Set in a sweltering Greece of 1962, two criminals psychologically wrestle for the affections of a recently anointed trophy wife and poorly sketched façade of feminine purity. Chester MacFarland (Mortensen) is on a relaxing tour of the tourist traps of the cradle of civilization, his wife Colette (Dunst) insisting on a visit to the essential Acropolis of Athens. The Acropolis is the hunting ground of small-scale grifter Rydal (Oscar Isaac), a young  American ex-pat who presents a cultivated image of the comprehensive tour guide, scamming gullible tourists out of drachma with the complicit aid of the local residents and market traders. Clearly enamored of the MacFarlands’ breeding and wealth, he accepts an invitation to dinner, and when returning to their five-star hotel to return a discarded brooch, he stumbles across Chester sequestering an apparently unconscious body. Unbeknownst to him, MacFarland’s disgruntled European creditors have set a private investigator to track him down and their confrontation has ended fatally. Immersed in the murder plot and hardly a paragon of virtue, Rydal is drawn into the illusory marriage, as he slowly becomes infatuated with Colette as they flee the authorities across Greece with increasingly anxious acceleration.

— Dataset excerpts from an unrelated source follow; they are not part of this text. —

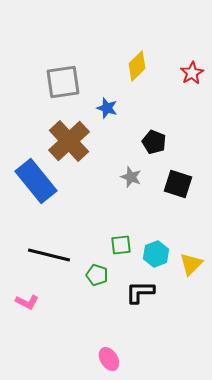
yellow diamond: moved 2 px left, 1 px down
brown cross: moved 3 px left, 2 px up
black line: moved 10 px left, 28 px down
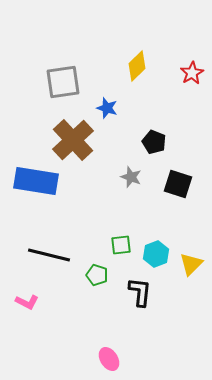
brown cross: moved 4 px right, 1 px up
blue rectangle: rotated 42 degrees counterclockwise
black L-shape: rotated 96 degrees clockwise
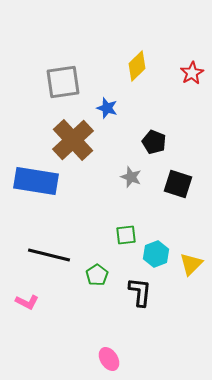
green square: moved 5 px right, 10 px up
green pentagon: rotated 20 degrees clockwise
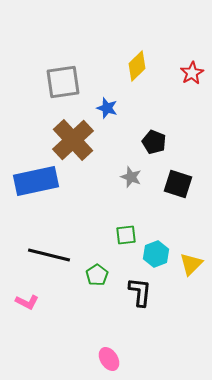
blue rectangle: rotated 21 degrees counterclockwise
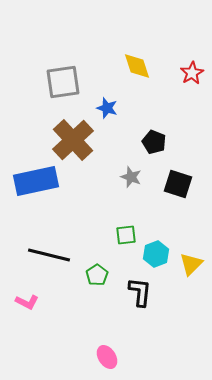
yellow diamond: rotated 64 degrees counterclockwise
pink ellipse: moved 2 px left, 2 px up
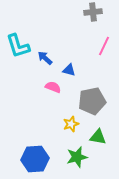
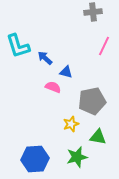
blue triangle: moved 3 px left, 2 px down
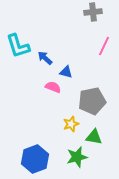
green triangle: moved 4 px left
blue hexagon: rotated 16 degrees counterclockwise
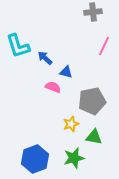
green star: moved 3 px left, 1 px down
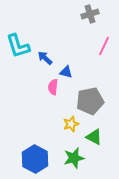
gray cross: moved 3 px left, 2 px down; rotated 12 degrees counterclockwise
pink semicircle: rotated 105 degrees counterclockwise
gray pentagon: moved 2 px left
green triangle: rotated 18 degrees clockwise
blue hexagon: rotated 12 degrees counterclockwise
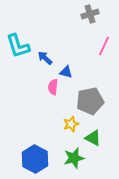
green triangle: moved 1 px left, 1 px down
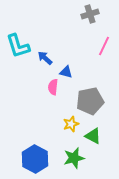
green triangle: moved 2 px up
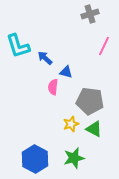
gray pentagon: rotated 20 degrees clockwise
green triangle: moved 1 px right, 7 px up
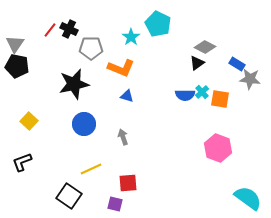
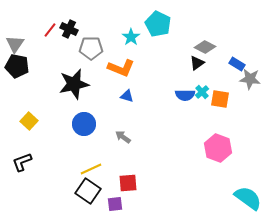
gray arrow: rotated 35 degrees counterclockwise
black square: moved 19 px right, 5 px up
purple square: rotated 21 degrees counterclockwise
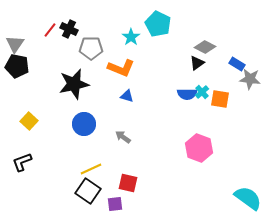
blue semicircle: moved 2 px right, 1 px up
pink hexagon: moved 19 px left
red square: rotated 18 degrees clockwise
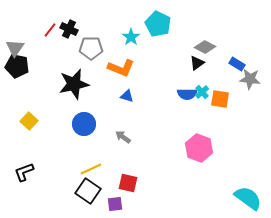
gray triangle: moved 4 px down
black L-shape: moved 2 px right, 10 px down
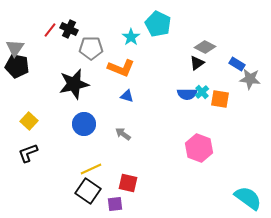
gray arrow: moved 3 px up
black L-shape: moved 4 px right, 19 px up
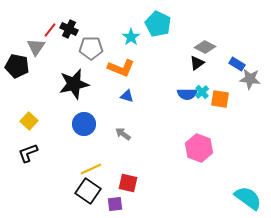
gray triangle: moved 21 px right, 1 px up
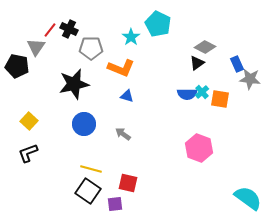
blue rectangle: rotated 35 degrees clockwise
yellow line: rotated 40 degrees clockwise
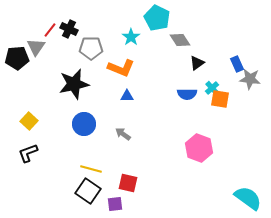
cyan pentagon: moved 1 px left, 6 px up
gray diamond: moved 25 px left, 7 px up; rotated 30 degrees clockwise
black pentagon: moved 8 px up; rotated 15 degrees counterclockwise
cyan cross: moved 10 px right, 4 px up
blue triangle: rotated 16 degrees counterclockwise
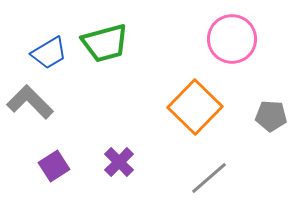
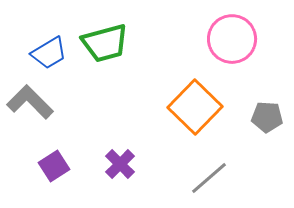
gray pentagon: moved 4 px left, 1 px down
purple cross: moved 1 px right, 2 px down
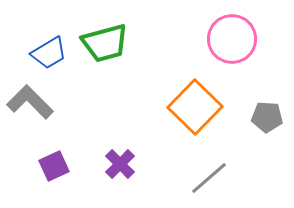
purple square: rotated 8 degrees clockwise
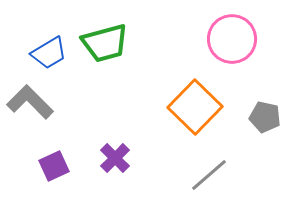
gray pentagon: moved 2 px left; rotated 8 degrees clockwise
purple cross: moved 5 px left, 6 px up
gray line: moved 3 px up
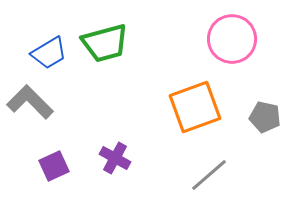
orange square: rotated 26 degrees clockwise
purple cross: rotated 16 degrees counterclockwise
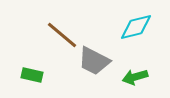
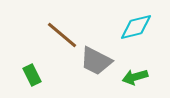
gray trapezoid: moved 2 px right
green rectangle: rotated 50 degrees clockwise
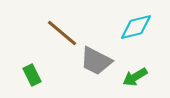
brown line: moved 2 px up
green arrow: rotated 15 degrees counterclockwise
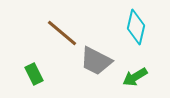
cyan diamond: rotated 64 degrees counterclockwise
green rectangle: moved 2 px right, 1 px up
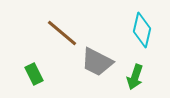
cyan diamond: moved 6 px right, 3 px down
gray trapezoid: moved 1 px right, 1 px down
green arrow: rotated 40 degrees counterclockwise
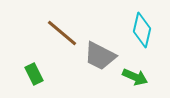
gray trapezoid: moved 3 px right, 6 px up
green arrow: rotated 85 degrees counterclockwise
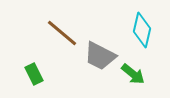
green arrow: moved 2 px left, 3 px up; rotated 15 degrees clockwise
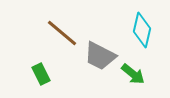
green rectangle: moved 7 px right
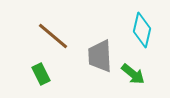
brown line: moved 9 px left, 3 px down
gray trapezoid: rotated 60 degrees clockwise
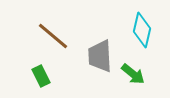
green rectangle: moved 2 px down
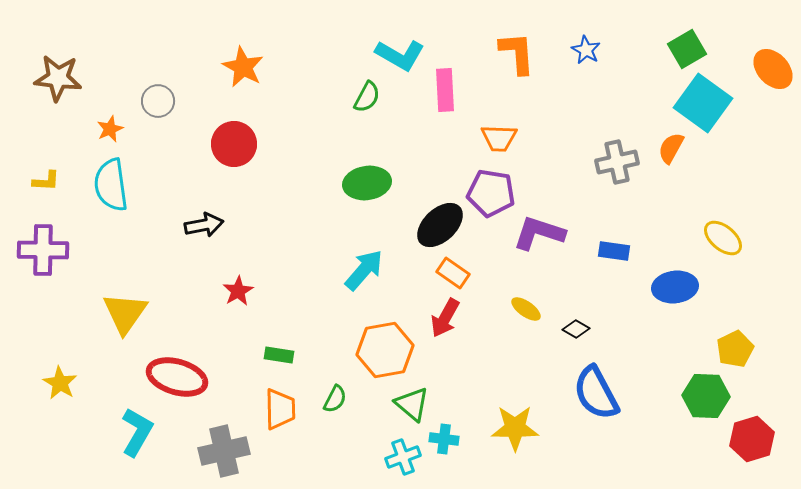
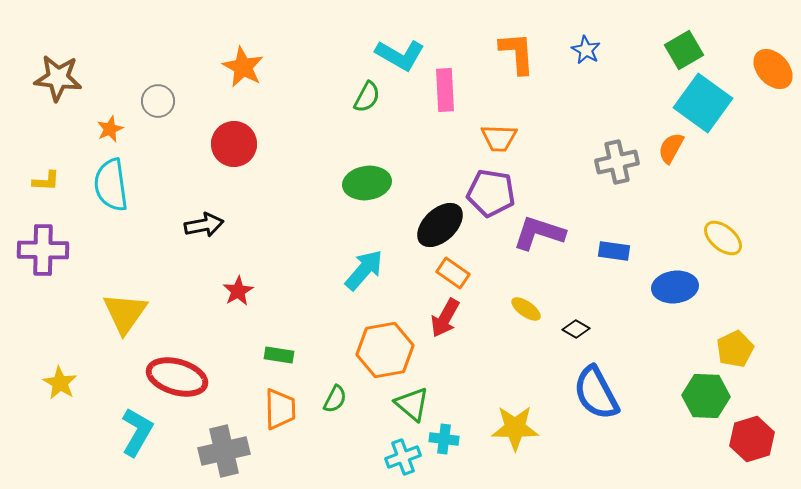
green square at (687, 49): moved 3 px left, 1 px down
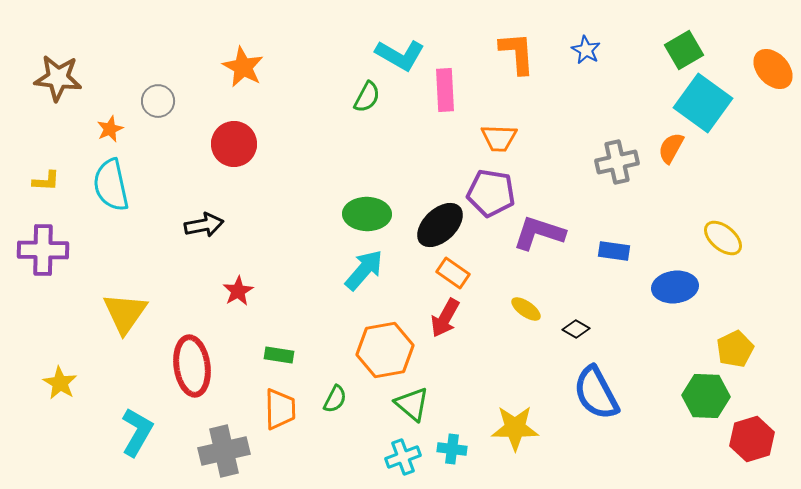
green ellipse at (367, 183): moved 31 px down; rotated 9 degrees clockwise
cyan semicircle at (111, 185): rotated 4 degrees counterclockwise
red ellipse at (177, 377): moved 15 px right, 11 px up; rotated 66 degrees clockwise
cyan cross at (444, 439): moved 8 px right, 10 px down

It was only with the twin star wattage of Mortensen and Dunst that Amini was able to get financial backing from even an independent studio; the last straw was the casting of Isaac, who’s officially hot after his crooning turn in Inside Llewyn Davis and subsequent casting in the upcoming Star Wars franchise. Whilst this heat is transmitted to the screen in the form of a swelteringly sleazy travelogue of the Aegean sea, this rather flat and formless film lacks the crucial ingredient of flair. It is a handsomely mounted triangle of psychologically sourced deceit and misdirection, and the film simmers with a metaphorical sense of archeological locations, but for a sensuous thriller the film is more a overcast siesta than a blazing barbecue. Clearly, Amini’s intent is to ape the mood and pacing of the European arthouse thrillers of the 1960s, with their abject refusal to divert to action-paced editing or cinematic thrills and chills. An admirable restraint, perhaps, but the void left in this ideological wake provokes little sense of dramatic grip or any character-controlled psychic intrigue, as the cat-and-mouse narrative cruises along at a monotone pace.

Dunst feels sorely underwritten as a cipher for the men to battle over rather than having independent agency, as a crucial scene flags up queries of complicity and indoctrinated involvement which the remainder of the film proceeds to squander. The direction itself is flat and ultimately parses the drama to the domestic when it should soar to the mythic, although Mortensen’s and Isaac’s intrinsic charisma levers some fascination with the characters’ inevitably spiraling fates. This pedestrian take on The Two Faces Of January won’t  prompt youto  look both ways for safety when exiting the cinema, as a screenwriter as talented as Hossien needs to be looking forward to his next project, pronto.